- _Exercise directions_
Carry on the text on the Australian age pension from the point where it stops.

- _Reading passage_

Australian age pension
Australian Age Pension
A number of changes affecting the age pension occur either annually or more frequently. These changes include -
- The government age pension usually increases in March and again in September
- Thresholds for income and assets test are indexed in March, July and September
- Super income stream minimum drawdowns are reviewed every July
- Deeming rates and thresholds are reviewed every July
Depending on economic circumstances, adjustments may also be made at other times.
Age pension rate changes
Each year, the Commonwealth Government reviews the age pension rates for those who have reached retirement age. The current maximum fortnightly payments are -
|March 2020||Single person||Couple living together||Couple separated due to ill health|
|Maximum basic rate||$860.60||$648.70 each||$860.60 each|
|Maximum pension supplement||$69.60||$52.50 each||$69.60 each|
|Energy supplement||$14.10||$10.60 each||$14.10 each|
|Total per fortnight||$944.30||$711.80 each||$944.30 each|
Will Australian Pensioners get a rise in 2020/2021?
The age pension is adjusted to keep up with inflation and generally increases every six months on March 20th and Sept 20th. As inflation approaches zero it is possible that the pension might not increase every time on these dates and any increases are likely to be small.
Deeming rates changes
As part of its response to the economic impacts of the COVID-19 pandemic, the Federal Government announced a reduction to the upper and lower deeming rates used by Centrelink for estimating pensioner incomes.
There was also an increase to the asset thresholds above which the upper rate is applied. The rates below came into effect on 1 May 2020 and remain current into 2020/2021.

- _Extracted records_
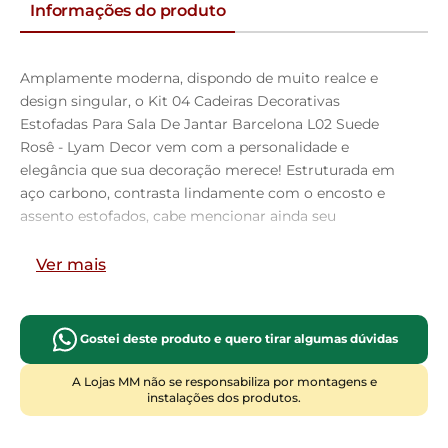
Informações do produto
Amplamente moderna, dispondo de muito realce e
design singular, o Kit 04 Cadeiras Decorativas
Estofadas Para Sala De Jantar Barcelona L02 Suede
Rosê - Lyam Decor vem com a personalidade e
elegância que sua decoração merece! Estruturada em
aço carbono, contrasta lindamente com o encosto e
assento estofados, cabe mencionar ainda seu
revestimento em Couríssimo, é confeccionada por
materiais de excelente qualidade, extremamente
Ver mais
resistentes e aconchegantes.
Possui altura ideal, garantindo o encaixe perfeito no
ambiente, otimizando seu espaço e promovendo
Gostei deste produto e quero tirar algumas dúvidas
máximo conforto. Pode ser disposta em sala de jantar,
cozinha ou até mesmo na área gourmet, as
A Lojas MM não se responsabiliza por montagens e
instalações dos produtos.
possibilidades são infinitas e as combinações ficarão
perfeitas. Adquira já a sua!!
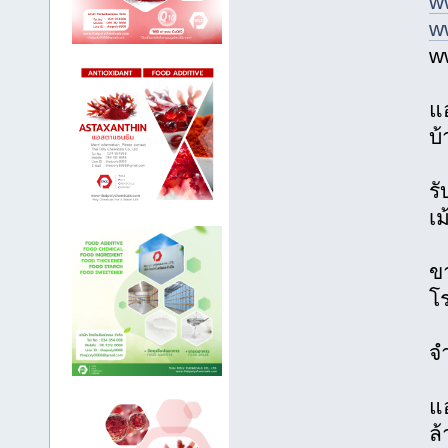
w
w
w
แ
บ้
รั
เม
ขา
โร
จ
แอ
ล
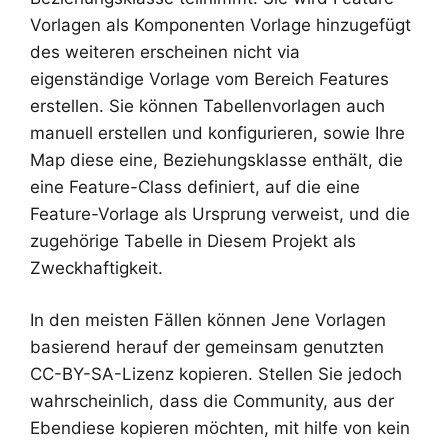
Vorlagen als Komponenten Vorlage hinzugefügt
des weiteren erscheinen nicht via
eigenständige Vorlage vom Bereich Features
erstellen. Sie können Tabellenvorlagen auch
manuell erstellen und konfigurieren, sowie Ihre
Map diese eine, Beziehungsklasse enthält, die
eine Feature-Class definiert, auf die eine
Feature-Vorlage als Ursprung verweist, und die
zugehörige Tabelle in Diesem Projekt als
Zweckhaftigkeit.
In den meisten Fällen können Jene Vorlagen
basierend herauf der gemeinsam genutzten
CC-BY-SA-Lizenz kopieren. Stellen Sie jedoch
wahrscheinlich, dass die Community, aus der
Ebendiese kopieren möchten, mit hilfe von kein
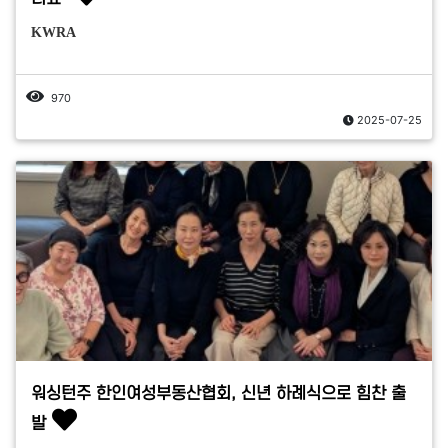
KWRA
970
2025-07-25
워싱턴주 한인여성부동산협회, 신년 하례식으로 힘찬 출
발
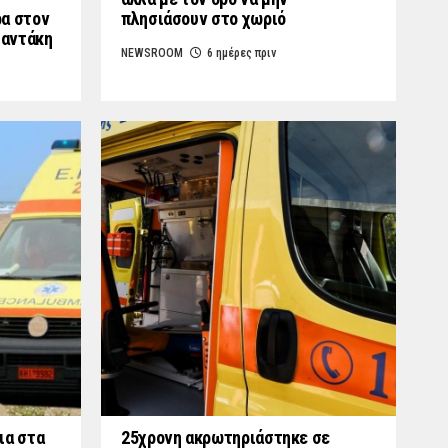
ρα στον
πλησιάσουν στο χωριό
μαντάκη
NEWSROOM
6 ημέρες πριν
ια στα
25χρονη ακρωτηριάστηκε σε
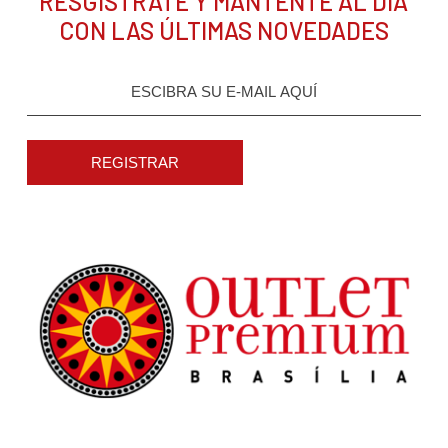
RESGÍSTRATE Y MANTENTE AL DÍA
CON LAS ÚLTIMAS NOVEDADES
REGISTRAR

- _Response below_
|Deeming rates 2020/2021||Single||Couple (combined)|
|0.25%||Up to $53,000||Up to $88,000|
|2.25%||Above $53,000||Above $88,000|
The higher rate only applies to the amount of assets above the threshold.
Super income stream minimum withdrawal
Also in its response to the coronavirus, the Australian Government temporarily reduced the minimum amount that a retiree must withdraw as a pension from their super each year. The new minimum drawdown rates apply to both the 2019/20 and 2020/21 financial years.
|Age||2019/20 and 2020/21||2021/22 onwards|
|95 or more||7%||14%|
Removal of the Work Test requirement
Prior to 1 July 2020, retirees aged 65 and 66 who still have a super account and want to contribute to their super, had to meet the Work Test. This required them to show they’d been in paid work for at least 40 hours over a period of 30 consecutive days. The Federal Government removed this requirement from the start of the 2020/21 financial year.
Increase to the age limit on spouse contributions
On 1 July 2020, the age limit for receiving spouse contributions to super rose from 69 years to 74 years. This means that a person can now keep making voluntary payments to their partner’s super until their partner turns 74 years of age.